Additionally, in Re MA (Care Threshold); it was noted that harm must be significant
enough to justify the local authority’s intervention in family life of parents provided by
Article 8 ECHR. Emily, Simon and Iris’s health and development will be compared to a
similar child to determine if they are suffering significant harm (S31(10)). In determining
whether the children are suffering significant harm, Lord MacKay in Re M (A Minor) held
that the children must be shown to have been suffering significant harm from the time
the local authority initiated the first step to protect them and not during the time of
proceedings.
As for the unborn baby, there must be a real possibility which cannot be sensibly
ignored (Re H (Minors)). It can be inferred that there is a possibility by considering the
present condition of the children, the unborn baby is highly likely to suffer the same fate
as the tendency for the unborn baby to be malnourished, bruised appears to be
sufficiently clear that if Olivia and Trevor cannot look after the three children, how would
they be able to care for their fourth (Re H (Minors) (Sexual Abuse: Standard of Proof))
which can successfully be proved by the local authorities on a balance of probabilities.

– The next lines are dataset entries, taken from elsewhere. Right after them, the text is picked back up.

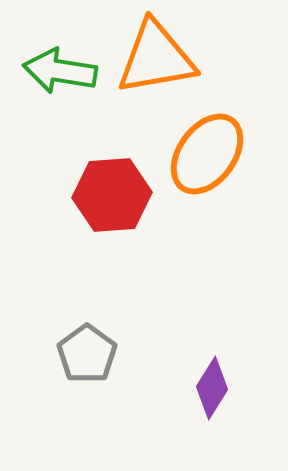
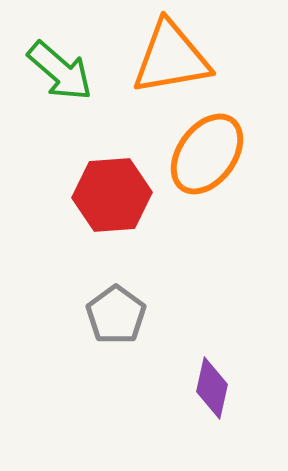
orange triangle: moved 15 px right
green arrow: rotated 148 degrees counterclockwise
gray pentagon: moved 29 px right, 39 px up
purple diamond: rotated 20 degrees counterclockwise
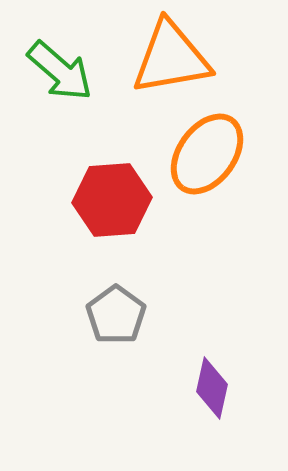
red hexagon: moved 5 px down
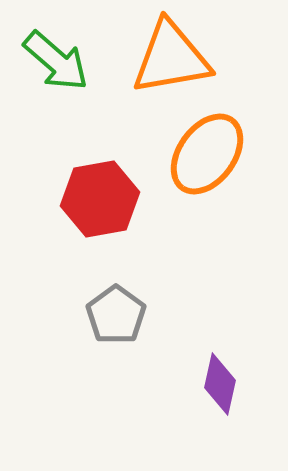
green arrow: moved 4 px left, 10 px up
red hexagon: moved 12 px left, 1 px up; rotated 6 degrees counterclockwise
purple diamond: moved 8 px right, 4 px up
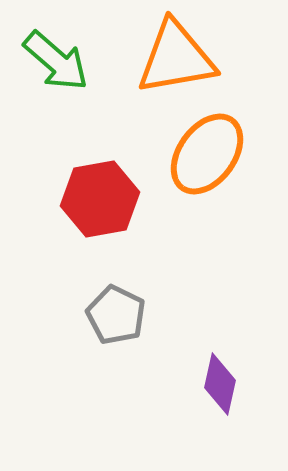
orange triangle: moved 5 px right
gray pentagon: rotated 10 degrees counterclockwise
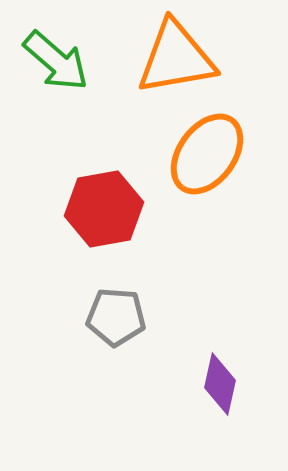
red hexagon: moved 4 px right, 10 px down
gray pentagon: moved 2 px down; rotated 22 degrees counterclockwise
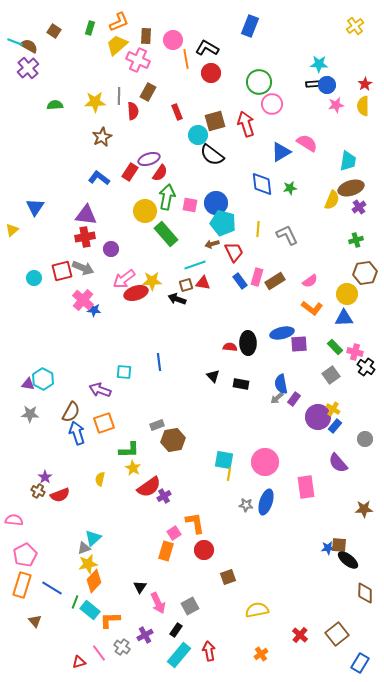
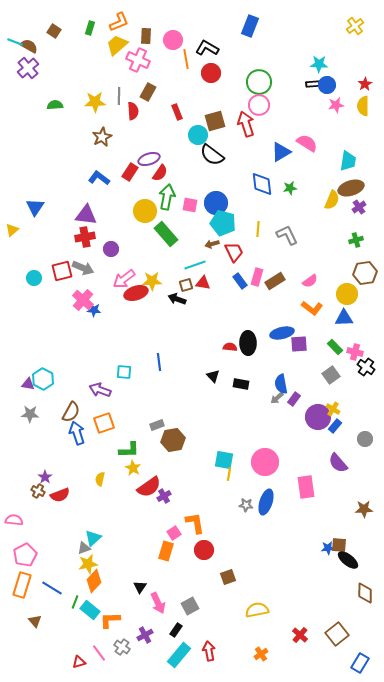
pink circle at (272, 104): moved 13 px left, 1 px down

As for the requirement under s31(2)(b); the harm or the likelihood of the harm must be
attributable to the care given or the care likely to be given that a reasonable parent
would be expected to provide. The present case can be distinguished to that in Islington
Borough Council v Al-Alas where it is suggested that the harm inflicted on the children is
non-accidental and so may be caused by neglect. Nonetheless, the facts do not tell us
who is the abuser.
Therefore, in deciding cases where the abuser is not known, Re B (Children:Uncertain
Perpetrator) held that the correct approach was to use the guidelines provided in
Lancashire CC v B. The question is whether was there possibility to have one or more
people with access to the children to have caused the harm. It can therefore be
deciphered that it is clear that either Olivia, Trevor or Janice would have caused the
harm and the criterion can still be met (Redbridge LB v B,C & A). If the courts cannot
determine who the perpetrator was/is, the findings will be that all three named in the list
are possible perpetrators (Re S-B). Therefore it will be submitted that the threshold
criterion is satisfied.
In considering the welfare of the children (Re O and N) per s1(1); s1(3) CA provides a
checklist for the court to determine the welfare. It is clear that the children are suffering
from harm (s1(3)(e)) and in considering the effect of the children’s circumstances(s1(3)
(c)), it is highlighted in Re B (A Child) that they should not be moved unless there are
justifiable reasons. On the facts, it appears that they have never been moved and there
are valid grounds that the moving the children will be justified considering the
circumstances they are in.
However, the court will only grant the order if it is satisfied that in doing so it will be for
the betterment of the children (s1(5)). If the court is to grant the order, there should be
no delay (s1(2) CA).
Alternative Situation
On the facts, Olivia and Trevor both agree for their children to be looked after by the
local authority until after she gave birth they were challenged by the local authority.
The accommodation of the children was done with after the agreement with Olivia and
Trevor. Furtherance, Part III CA enshrines the concept of co-operation between parents
and local authorities which is not provided for in the facts.
According to s20(7) CA, Olivia and Trevor having parental responsibility can object to
the accommodation if they can provide alternatives to the children. Furthermore,
because of their parental responsibility, they can demand for the removal of their
children from the accommodation which is permitted under s20(8) CA and should the
local authority refuse to comply to their demands, they are advised to obtained an
immediate emergency protection order or risk being sued under the HRA.